## Work required:
Only the lines from the start of the material through the line containing "trash can: present" are to be extracted, exactly as they appear.
*** Entries provided Section Begins ***
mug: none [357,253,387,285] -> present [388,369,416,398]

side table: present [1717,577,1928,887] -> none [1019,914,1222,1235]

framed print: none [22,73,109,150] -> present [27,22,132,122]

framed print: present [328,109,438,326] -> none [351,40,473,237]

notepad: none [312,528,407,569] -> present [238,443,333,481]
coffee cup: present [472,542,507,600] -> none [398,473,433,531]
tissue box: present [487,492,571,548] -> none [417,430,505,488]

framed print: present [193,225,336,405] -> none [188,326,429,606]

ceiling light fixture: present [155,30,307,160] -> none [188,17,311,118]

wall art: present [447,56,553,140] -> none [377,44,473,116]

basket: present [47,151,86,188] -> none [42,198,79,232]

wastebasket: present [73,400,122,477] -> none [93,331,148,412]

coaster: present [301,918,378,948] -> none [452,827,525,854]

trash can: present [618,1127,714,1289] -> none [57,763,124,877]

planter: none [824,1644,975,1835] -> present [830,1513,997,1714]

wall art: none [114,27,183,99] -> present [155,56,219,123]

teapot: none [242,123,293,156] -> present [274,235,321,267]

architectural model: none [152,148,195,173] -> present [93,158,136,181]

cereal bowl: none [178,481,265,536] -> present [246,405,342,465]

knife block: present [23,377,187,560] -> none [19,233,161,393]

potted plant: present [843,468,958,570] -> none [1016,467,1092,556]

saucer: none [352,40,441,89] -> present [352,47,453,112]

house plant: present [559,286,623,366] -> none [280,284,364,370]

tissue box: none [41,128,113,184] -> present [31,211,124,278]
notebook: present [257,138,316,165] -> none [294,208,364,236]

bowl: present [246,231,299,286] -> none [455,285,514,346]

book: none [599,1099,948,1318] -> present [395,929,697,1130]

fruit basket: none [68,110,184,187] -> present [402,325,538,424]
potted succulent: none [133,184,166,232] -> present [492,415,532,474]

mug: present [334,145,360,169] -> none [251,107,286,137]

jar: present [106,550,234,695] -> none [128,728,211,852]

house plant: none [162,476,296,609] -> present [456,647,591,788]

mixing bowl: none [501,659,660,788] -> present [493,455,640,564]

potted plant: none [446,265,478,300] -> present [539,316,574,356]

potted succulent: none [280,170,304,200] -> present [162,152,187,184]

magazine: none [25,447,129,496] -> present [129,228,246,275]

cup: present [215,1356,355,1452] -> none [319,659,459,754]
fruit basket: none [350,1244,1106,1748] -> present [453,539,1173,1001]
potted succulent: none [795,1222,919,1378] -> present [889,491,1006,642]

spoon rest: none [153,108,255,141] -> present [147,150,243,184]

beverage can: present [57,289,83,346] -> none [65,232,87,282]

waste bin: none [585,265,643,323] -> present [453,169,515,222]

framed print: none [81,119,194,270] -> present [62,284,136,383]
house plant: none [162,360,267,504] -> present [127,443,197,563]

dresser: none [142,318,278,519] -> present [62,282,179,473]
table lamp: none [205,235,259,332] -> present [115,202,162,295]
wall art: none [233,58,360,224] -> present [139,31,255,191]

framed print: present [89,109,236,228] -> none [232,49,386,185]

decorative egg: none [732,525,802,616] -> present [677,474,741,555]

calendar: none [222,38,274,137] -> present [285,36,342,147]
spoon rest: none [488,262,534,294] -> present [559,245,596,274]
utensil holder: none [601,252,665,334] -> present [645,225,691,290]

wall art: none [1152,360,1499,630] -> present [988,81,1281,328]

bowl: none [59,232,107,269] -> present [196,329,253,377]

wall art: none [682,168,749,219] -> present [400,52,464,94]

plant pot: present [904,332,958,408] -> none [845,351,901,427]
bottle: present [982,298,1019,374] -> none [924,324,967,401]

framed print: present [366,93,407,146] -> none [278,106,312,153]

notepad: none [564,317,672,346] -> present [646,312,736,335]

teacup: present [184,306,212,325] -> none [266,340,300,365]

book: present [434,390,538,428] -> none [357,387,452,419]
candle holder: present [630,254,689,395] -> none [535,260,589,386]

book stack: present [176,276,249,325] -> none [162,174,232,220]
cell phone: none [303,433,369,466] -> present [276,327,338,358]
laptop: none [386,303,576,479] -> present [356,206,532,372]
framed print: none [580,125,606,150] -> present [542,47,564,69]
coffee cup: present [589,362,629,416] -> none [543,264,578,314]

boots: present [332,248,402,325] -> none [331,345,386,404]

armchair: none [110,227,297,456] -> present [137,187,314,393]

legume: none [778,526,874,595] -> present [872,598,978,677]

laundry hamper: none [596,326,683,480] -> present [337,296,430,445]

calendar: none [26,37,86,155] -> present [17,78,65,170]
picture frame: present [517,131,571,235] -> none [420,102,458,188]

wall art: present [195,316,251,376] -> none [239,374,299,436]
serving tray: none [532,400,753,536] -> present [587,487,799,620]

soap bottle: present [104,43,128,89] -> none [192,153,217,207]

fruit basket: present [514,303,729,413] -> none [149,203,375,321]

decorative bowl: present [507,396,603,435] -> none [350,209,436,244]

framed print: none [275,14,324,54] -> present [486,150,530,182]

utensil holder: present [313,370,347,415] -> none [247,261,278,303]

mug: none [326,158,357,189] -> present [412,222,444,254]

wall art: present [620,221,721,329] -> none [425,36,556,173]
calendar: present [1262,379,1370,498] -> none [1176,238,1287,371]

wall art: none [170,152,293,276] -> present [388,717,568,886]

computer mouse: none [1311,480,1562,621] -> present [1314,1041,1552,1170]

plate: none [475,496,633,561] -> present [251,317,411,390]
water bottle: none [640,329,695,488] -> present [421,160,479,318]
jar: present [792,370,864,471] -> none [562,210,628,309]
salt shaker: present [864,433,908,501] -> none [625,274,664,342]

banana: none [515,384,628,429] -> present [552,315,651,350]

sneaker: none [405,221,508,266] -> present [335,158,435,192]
*** Entries provided Section Ends ***
## Response below:
mug: none [357,253,387,285] -> present [388,369,416,398]

side table: present [1717,577,1928,887] -> none [1019,914,1222,1235]

framed print: none [22,73,109,150] -> present [27,22,132,122]

framed print: present [328,109,438,326] -> none [351,40,473,237]

notepad: none [312,528,407,569] -> present [238,443,333,481]
coffee cup: present [472,542,507,600] -> none [398,473,433,531]
tissue box: present [487,492,571,548] -> none [417,430,505,488]

framed print: present [193,225,336,405] -> none [188,326,429,606]

ceiling light fixture: present [155,30,307,160] -> none [188,17,311,118]

wall art: present [447,56,553,140] -> none [377,44,473,116]

basket: present [47,151,86,188] -> none [42,198,79,232]

wastebasket: present [73,400,122,477] -> none [93,331,148,412]

coaster: present [301,918,378,948] -> none [452,827,525,854]

trash can: present [618,1127,714,1289] -> none [57,763,124,877]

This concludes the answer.